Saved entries
__________

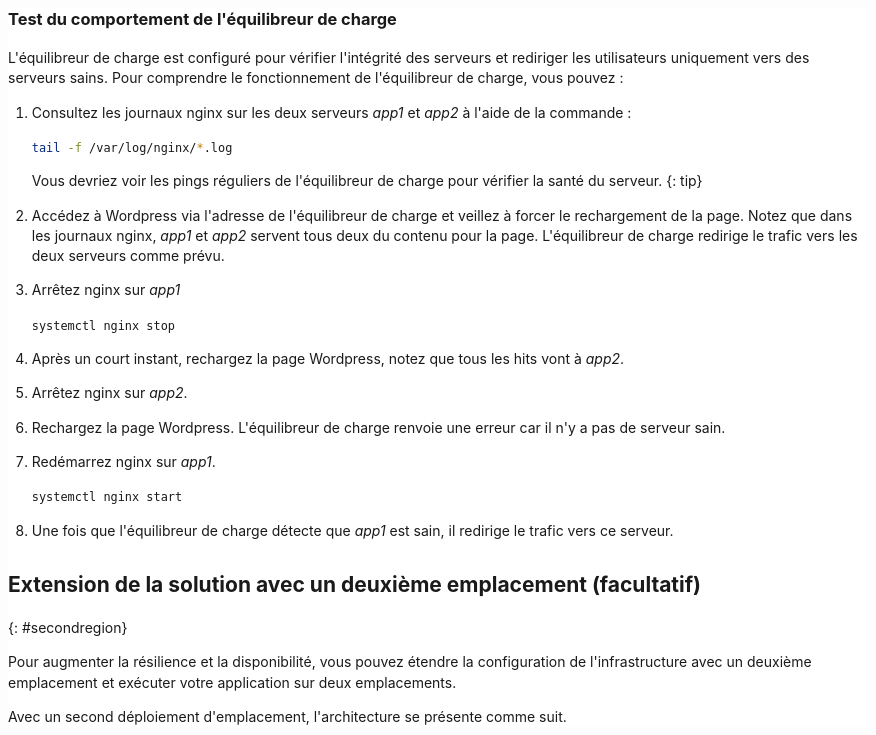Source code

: ### Test du comportement de l'équilibreur de charge 

L'équilibreur de charge est configuré pour vérifier l'intégrité des serveurs et rediriger les utilisateurs uniquement vers des serveurs sains. Pour comprendre le fonctionnement de l'équilibreur de charge, vous pouvez : 

1. Consultez les journaux nginx sur les deux serveurs *app1* et *app2* à l'aide de la commande :
   ```sh
   tail -f /var/log/nginx/*.log
   ```

   Vous devriez voir les pings réguliers de l'équilibreur de charge pour vérifier la santé du serveur.
   {: tip}
2. Accédez à Wordpress via l'adresse de l'équilibreur de charge et veillez à forcer le rechargement de la page. Notez que dans les journaux nginx, *app1* et *app2* servent tous deux du contenu pour la page. L'équilibreur de charge redirige le trafic vers les deux serveurs comme prévu. 

3. Arrêtez nginx sur *app1*
   ```sh
   systemctl nginx stop
   ```

4. Après un court instant, rechargez la page Wordpress, notez que tous les hits vont à *app2*.

5. Arrêtez nginx sur *app2*.

6. Rechargez la page Wordpress. L'équilibreur de charge renvoie une erreur car il n'y a pas de serveur sain. 

7. Redémarrez nginx sur *app1*.
   ```sh
   systemctl nginx start
   ```

8. Une fois que l'équilibreur de charge détecte que *app1* est sain, il redirige le trafic vers ce serveur.

## Extension de la solution avec un deuxième emplacement (facultatif) 
{: #secondregion}

Pour augmenter la résilience et la disponibilité, vous pouvez étendre la configuration de l'infrastructure avec un deuxième emplacement et exécuter votre application sur deux emplacements. 

Avec un second déploiement d'emplacement, l'architecture se présente comme suit. 

<p style="text-align: center;">

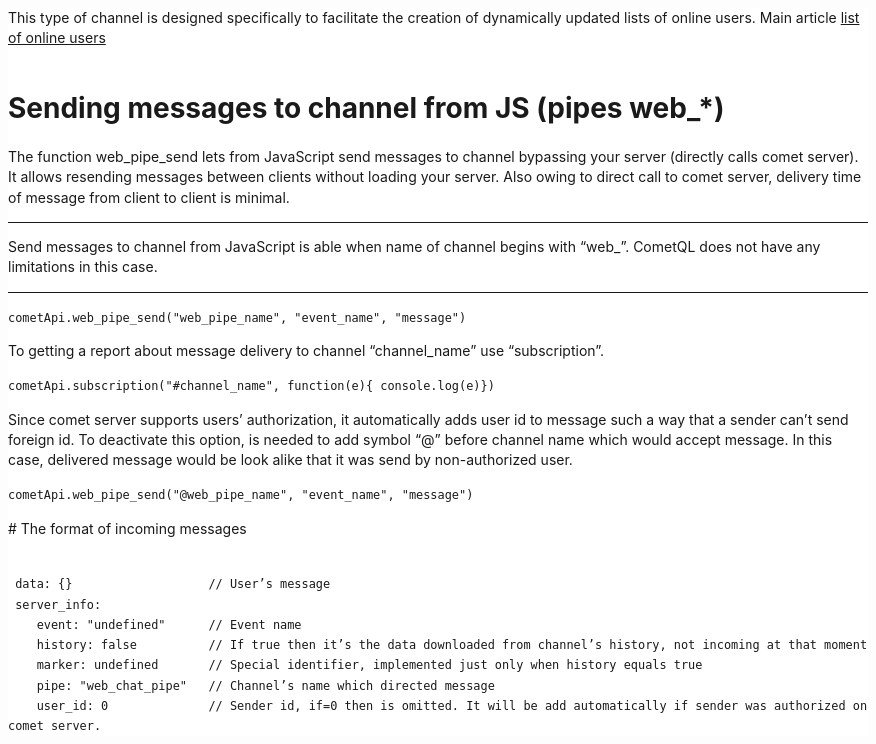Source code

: 
This type of channel is designed specifically to facilitate the creation of dynamically updated lists of online users.
Main article [list of online users](/docs/en/comet/faq/realtime-users-list.md)
# Sending messages to channel from JS (pipes web_*)

The function web_pipe_send lets from JavaScript send messages to channel bypassing your server (directly calls comet server). It allows resending messages between clients without loading your server. Also owing to direct call to comet server, delivery time of message from client to client is minimal.


___
Send messages to channel from JavaScript is able when name of channel begins with “web_”. CometQL does not have any limitations in this case.
___



```
cometApi.web_pipe_send("web_pipe_name", "event_name", "message")
```


To getting a report about message delivery to channel “channel_name” use “subscription”.

```
cometApi.subscription("#channel_name", function(e){ console.log(e)})
```


Since comet server supports users’ authorization, it automatically adds user id to message such a way that a sender can’t send foreign id. To deactivate this option, is needed to add symbol “@” before channel name which would accept message. In this case, delivered message would be look alike that it was send by non-authorized user.

```
cometApi.web_pipe_send("@web_pipe_name", "event_name", "message")
```

 
<html>
<script async src="//jsfiddle.net/07noamea/3/embed/"></script>
</html>
# The format of incoming messages

```

 data: {}                   // User’s message
 server_info:
    event: "undefined"      // Event name
    history: false          // If true then it’s the data downloaded from channel’s history, not incoming at that moment
    marker: undefined       // Special identifier, implemented just only when history equals true 
    pipe: "web_chat_pipe"   // Channel’s name which directed message
    user_id: 0              // Sender id, if=0 then is omitted. It will be add automatically if sender was authorized on comet server.

```
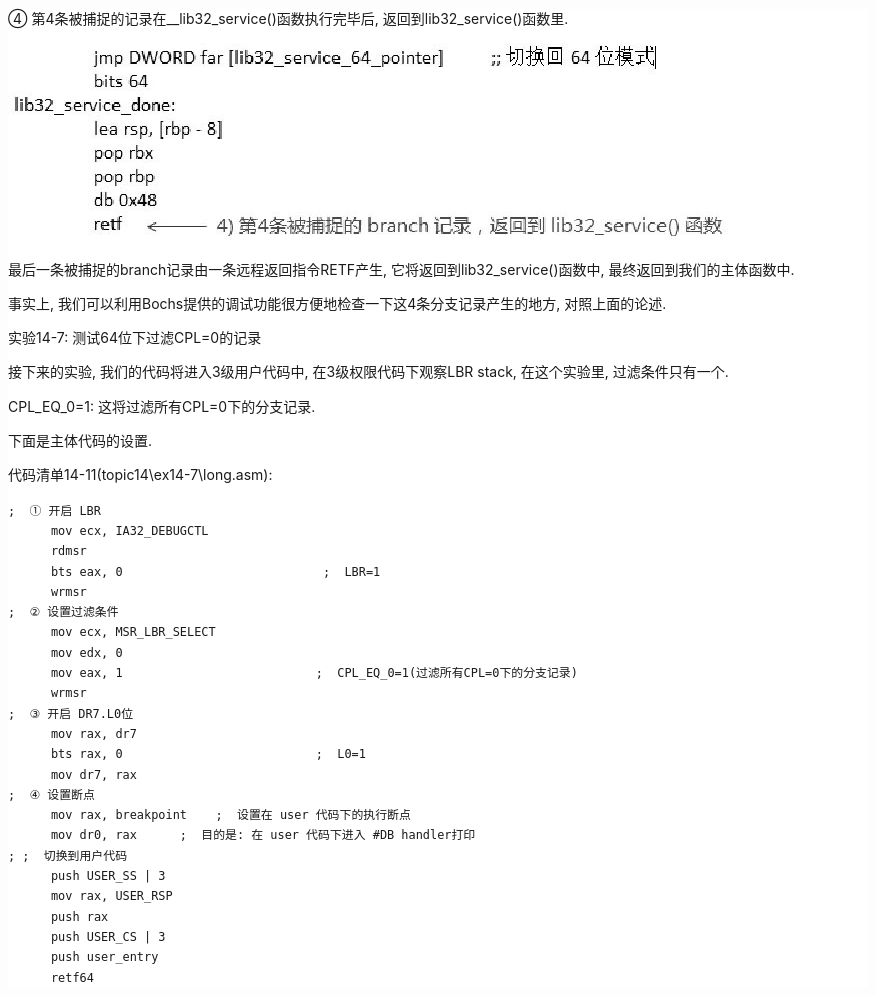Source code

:④ 第4条被捕捉的记录在\_\_lib32\_service()函数执行完毕后, 返回到lib32\_service()函数里. 

![config](./images/30.jpg)

最后一条被捕捉的branch记录由一条远程返回指令RETF产生, 它将返回到lib32_service()函数中, 最终返回到我们的主体函数中. 

事实上, 我们可以利用Bochs提供的调试功能很方便地检查一下这4条分支记录产生的地方, 对照上面的论述. 

实验14\-7: 测试64位下过滤CPL=0的记录

接下来的实验, 我们的代码将进入3级用户代码中, 在3级权限代码下观察LBR stack, 在这个实验里, 过滤条件只有一个. 

CPL\_EQ\_0=1: 这将过滤所有CPL=0下的分支记录. 

下面是主体代码的设置. 

代码清单14-11(topic14\ex14-7\long.asm): 

```assembly
;  ① 开启 LBR
      mov ecx, IA32_DEBUGCTL
      rdmsr
      bts eax, 0                            ;  LBR=1
      wrmsr
;  ② 设置过滤条件
      mov ecx, MSR_LBR_SELECT
      mov edx, 0
      mov eax, 1                           ;  CPL_EQ_0=1(过滤所有CPL=0下的分支记录)
      wrmsr
;  ③ 开启 DR7.L0位
      mov rax, dr7
      bts rax, 0                           ;  L0=1
      mov dr7, rax
;  ④ 设置断点
      mov rax, breakpoint    ;  设置在 user 代码下的执行断点
      mov dr0, rax      ;  目的是: 在 user 代码下进入 #DB handler打印
; ;  切换到用户代码
      push USER_SS | 3
      mov rax, USER_RSP
      push rax
      push USER_CS | 3
      push user_entry
      retf64
```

__________

▶ TO DO
State how many lines of the entries above include the string "delivery". The reply is that number alone.

▶ EXERCISE RESULT
2